For a while he urged me to live up to his expectations and make him happy. Until eventually it became too overwhelming. Having the constant obligation make him proud rather than chasing my own dreams. Essentially I had to learn for myself that it was not healthy to live searching for constant acceptance. As a result of this I came to the realization that I had to fight for that little girl who was crying because of her father’s neglect. I had to finally acknowledge the trials and tribulations he put her, me, through. Rather than prove to him my accomplishments, I strove to prove to myself that I can do anything.
As a little girl I understood that school would help me accomplish anything. It was my hope for the future and my escape from the present. School would give me the chance to use my mind to focus on my favorite subjects, English and Math, instead of dwelling on the hardships that I have faced. My academic success has always been incredibly important to me. It allowed me to prove to myself, and others, that the hardships I faced left no room for excuses. Finding success in school is what kept me motivated to move forward into the future I dreamed of having one day.
Through my struggles and self reflection, I learned to lean on the rest of my family for support and encouragement. They encouraged me to have faith that although my life may seem desolate, it would get better if I continued to focus on my path. Having that support was key to not veering off the road I had paved for myself.

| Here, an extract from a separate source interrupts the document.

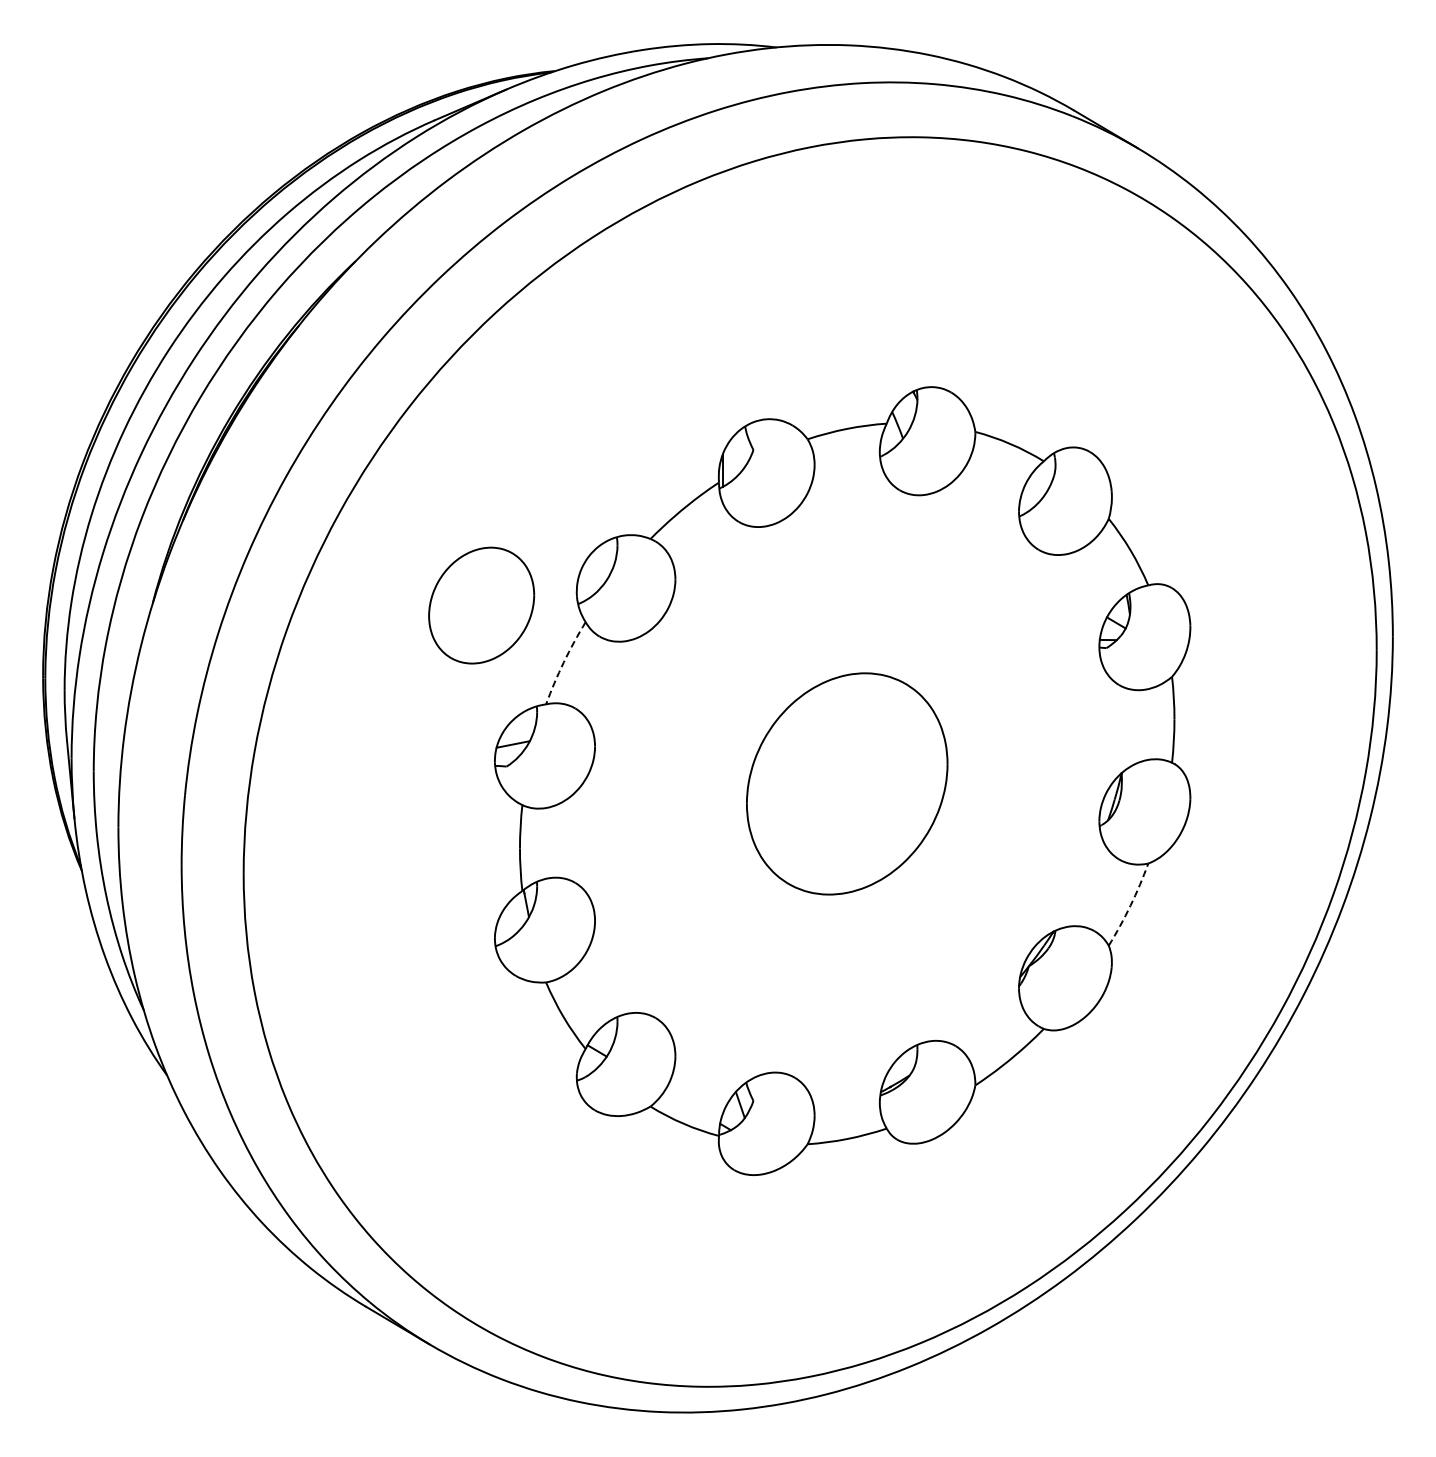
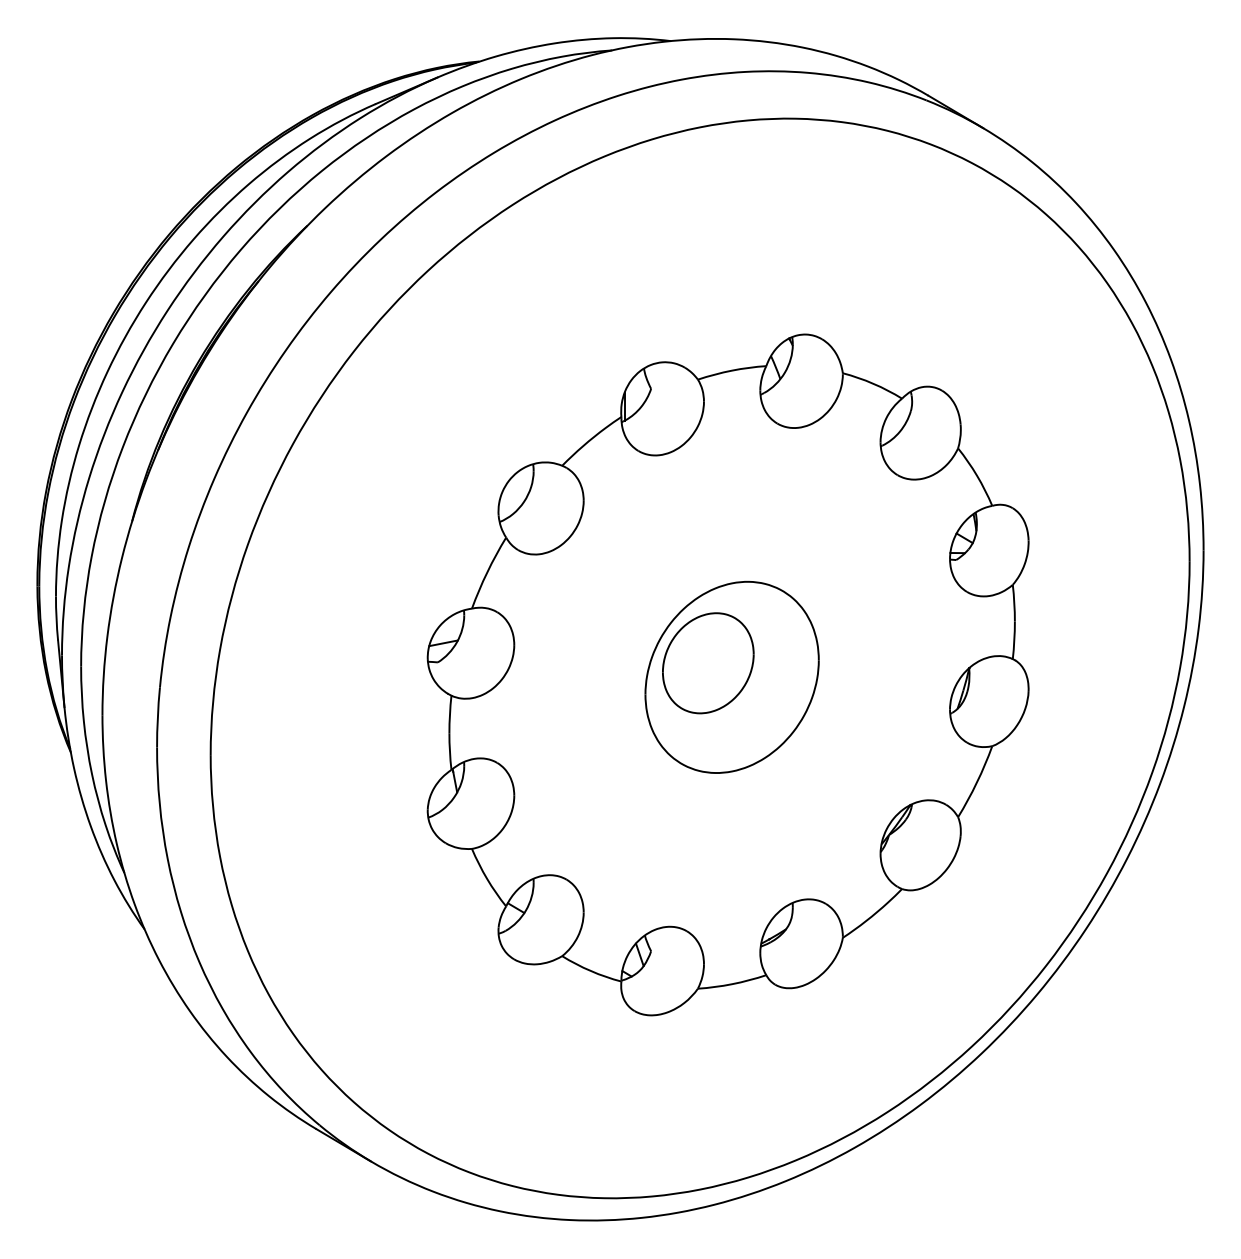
part: (481, 605) -> (708, 663), moved
arc: (563, 662) -> (487, 572), dashed -> solid
arc: (1130, 905) -> (976, 782), dashed -> solid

It is because of my early life experiences that I believe everyone needs a substantial support system and the help that they need to overcome their trials. This realization is why I intend to emphasize my studies in psychology. That way I can acquire the skills necessary to become a successful psychologist providing the tools and strategies to help others overcome the obstacles in their lives. Especially, if like I did, they feel as if they have no one they can turn to. By following this path, not only will I help myself overcome past traumas, but I will be able to pay it forward. Which is, I believe, our responsibility on earth.